– Эй, капрал! Иди-ка сюда! Знаешь эту девчонку?

– Так точно, мой лейтенант! – раздался насмешливый голос, при звуке которого у Аглаи подкосились ноги.

«Не может быть, – с ужасом подумала она. – Этого не может быть! Мне мерещится!»

Что-то словно бы уперлось в ее спину, что-то ледяное, причиняющее боль, и она тотчас поняла, что это. Нечто подобное она всегда чувствовала, когда на нее устремлял свой взгляд гувернер Алёшеньки, француз Анн-Мари-Поль Видаль, подлец, вор и предатель.

Аглая медленно повернулась, все еще надеясь на чудо. Но чуда не произошло: ей, к несчастью, ничто не мерещилось! В самом деле, вот он, Видаль, en personne[8]: в военной форме, в кивере, со своей поганенькой, издевательской ухмылкой.

– Что ж ты раньше таила свои чувства, прекрасная Аглая? – спросил он по-русски. – Ну, теперь ты от меня не уйдешь!

Внезапно ненавистная физиономия Видаля расплылась перед глазами Аглаи, потом затянулась серым туманом, а потом и вовсе исчезла.

И весь мир тоже исчез.

Глава первая

Гувернер

– …У моего воспитанника почерк такой, словно мухи по бумаге бредут, – проворчал Видаль, брезгливо вглядываясь в брульоны[9] Алёшеньки, в самом деле кругом исписанные довольно коряво, со множеством клякс, и невесело засмеялся.

Аглая промолчала, а вот горничная Лушка, которая пришла в классную комнату подбросить в печку дров (июньские дни стояли прохладные, сырые, и комнатах частенько подтапливали), угодливо хихикнула, хотя не понимала ни слова по-французски. Конечно, среди прислуги графа Игнатьева имелись истопники, однако Лушка наверняка сама вызвалась. Она не на печку смотрела – она глаз не сводила с Видаля, и хорошенькое личико ее, словно живое зеркало, отражало каждое чувство, которое отображалось на лице гувернера.

Он хмурился – хмурилась и Лушка. Он улыбался – она тоже расплывалась в улыбке.

Наверняка он казался ей красавцем писаным, королевичем заморским, этот иноземец!

«Вот те на, – удивилась Аглая. – А я думала, Лушка по Илье Капитонову вздыхает! Значит, переметнулась на Видаля? Ну и зря. Француз-то с фанабериями! По себе надо деревце рубить! Дроня по этой дурочке сохнет, пылинки с нее готов сдувать, а она на него и не глядит! Бедный Дроня! А я разве не такова?! Тоже по тому сохну, кто на меня и не глядит!..»

Девушка печально склонилась к вязанью.

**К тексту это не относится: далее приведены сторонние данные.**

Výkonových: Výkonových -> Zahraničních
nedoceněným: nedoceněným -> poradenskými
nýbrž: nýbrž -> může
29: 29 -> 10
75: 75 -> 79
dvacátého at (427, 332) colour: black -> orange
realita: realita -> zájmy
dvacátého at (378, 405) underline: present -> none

Затеяла сплести для Наташиного утреннего платьица новый воротничок, потому и устроилась у окошка в классной – самой светлой из жилых комнат. Конечно, большая зала была еще светлей, но парадные комнаты первого этажа стояли запертыми. Их открывали только для балов и приемов гостей, тогда и мыли-чистили все от потолка до последней половицы, а сейчас даже мебель в них прикрыта чехлами, а люстры и картины завешены кисеей. Иногда, впрочем, парадные комнаты отворяли, чтобы покурить смолкой и освежить застоявшийся воздух, однако там только вчера оставили медный таз с мятой, залитой уксусом и придавленной раскаленным кирпичом. После этого комнаты снова заперли, так что Аглае ничего не оставалось, как сидеть у окошка классной комнаты и слушать болтовню Видаля.

Крючок так и мелькал в проворных пальцах девушки, клубочек шелковых ниток модного цвета экрю[10] сновал туда-сюда в корзинке. Вяжет она чудо как хорошо, что крючком, что на спицах, и вышивает искусно, а вот с портновской иглой не дружит. До сих пор не по себе при воспоминании о том, как Наташина тетушка Зинаида Михайловна стращала Аглаю, что отправит ее в обучение к портнихе, а там, по слухам, учениц так бивали, что они вечно ходили с нахлестанными до красноты щеками. Как сидоровых коз лупили за малейшую провинность: сломанную иголку или недогретый утюг. А учили-то, рассказывали, кое-как! Но при этом все провинности и оплошности мастерицы взыскивали с учениц.